MIBURI: Towards Expressive Interactive Gesture Synthesis
Abstract
Embodied Conversational Agents (ECAs) aim to emulate human face-to-face interaction through speech, gestures, and facial expressions. Current large language model (LLM)–based conversational agents lack embodiment and the expressive gestures essential for natural interaction. Existing solutions for ECAs either produce rigid, low-diversity motions, that are unsuitable for human-like interaction.
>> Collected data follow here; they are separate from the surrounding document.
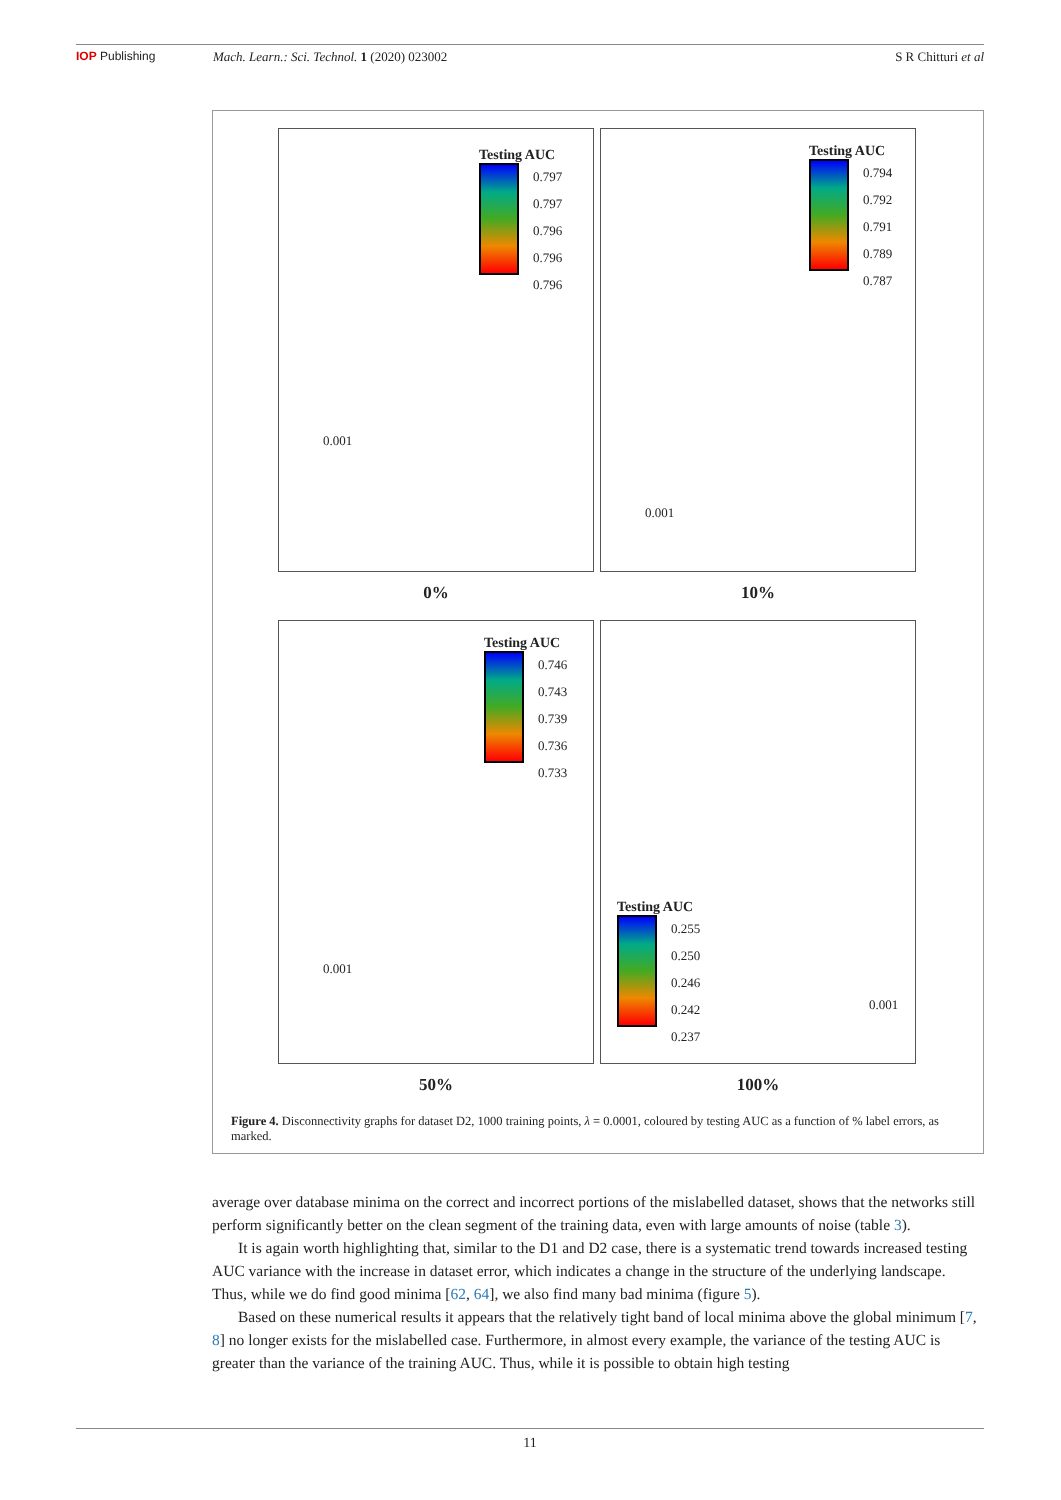IOP Publishing Mach. Learn.: Sci. Technol. 1 (2020) 023002 S R Chitturi et al
Testing AUC
0.797
0.797
0.796
0.796
0.796
0.001
0%
Testing AUC
0.794
0.792
0.791
0.789
0.787
0.001
10%
Testing AUC
0.746
0.743
0.739
0.736
0.733
0.001
50%
Testing AUC
0.255
0.250
0.246
0.242
0.237
0.001
100%
Figure 4. Disconnectivity graphs for dataset D2, 1000 training points, λ = 0.0001, coloured by testing AUC as a function of % label errors, as marked.
average over database minima on the correct and incorrect portions of the mislabelled dataset, shows that the networks still perform significantly better on the clean segment of the training data, even with large amounts of noise (table 3).
It is again worth highlighting that, similar to the D1 and D2 case, there is a systematic trend towards increased testing AUC variance with the increase in dataset error, which indicates a change in the structure of the underlying landscape. Thus, while we do find good minima [62, 64], we also find many bad minima (figure 5).
Based on these numerical results it appears that the relatively tight band of local minima above the global minimum [7, 8] no longer exists for the mislabelled case. Furthermore, in almost every example, the variance of the testing AUC is greater than the variance of the training AUC. Thus, while it is possible to obtain high testing
11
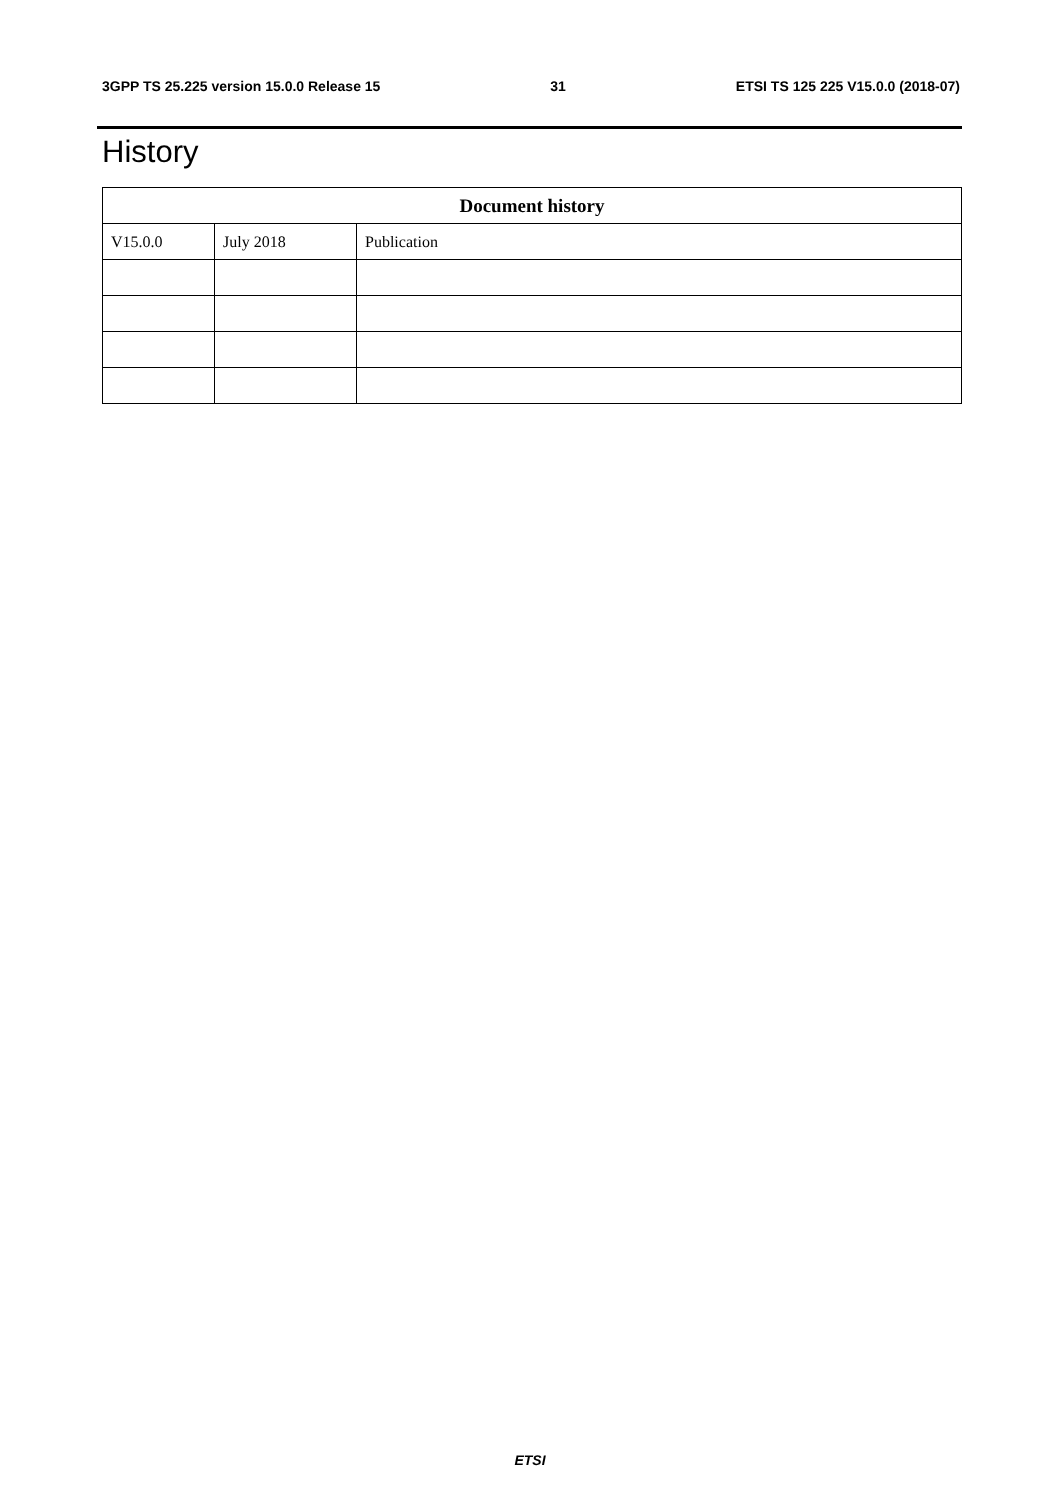3GPP TS 25.225 version 15.0.0 Release 15 31 ETSI TS 125 225 V15.0.0 (2018-07)
History
| Document history | | |
| --- | --- | --- |
| V15.0.0 | July 2018 | Publication |
ETSI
Alternatively, generative methods for co-speech gesture synthesis yield natural body gestures but depend on future speech context and require long run-times. To bridge this gap, we present MIBURI, an online, causal framework for generating expressive co-speech gestures and facial expressions synchronized with real-time spoken dialogue. We first employ body-part aware gesture codecs that encode hierarchical motion details into multi-level discrete tokens. These tokens are then autoregressively generated by a two-dimensional causal framework conditioned on LLM-based speech-text embeddings, modeling both temporal dynamics and part-level motion hierarchy in real time. Further, we introduce contrastive objectives to encourage expressive and diverse gestures while preventing convergence to static poses. Comparative evaluations demonstrate that our causal and real-time approach produces natural and contextually aligned gestures against recent baselines.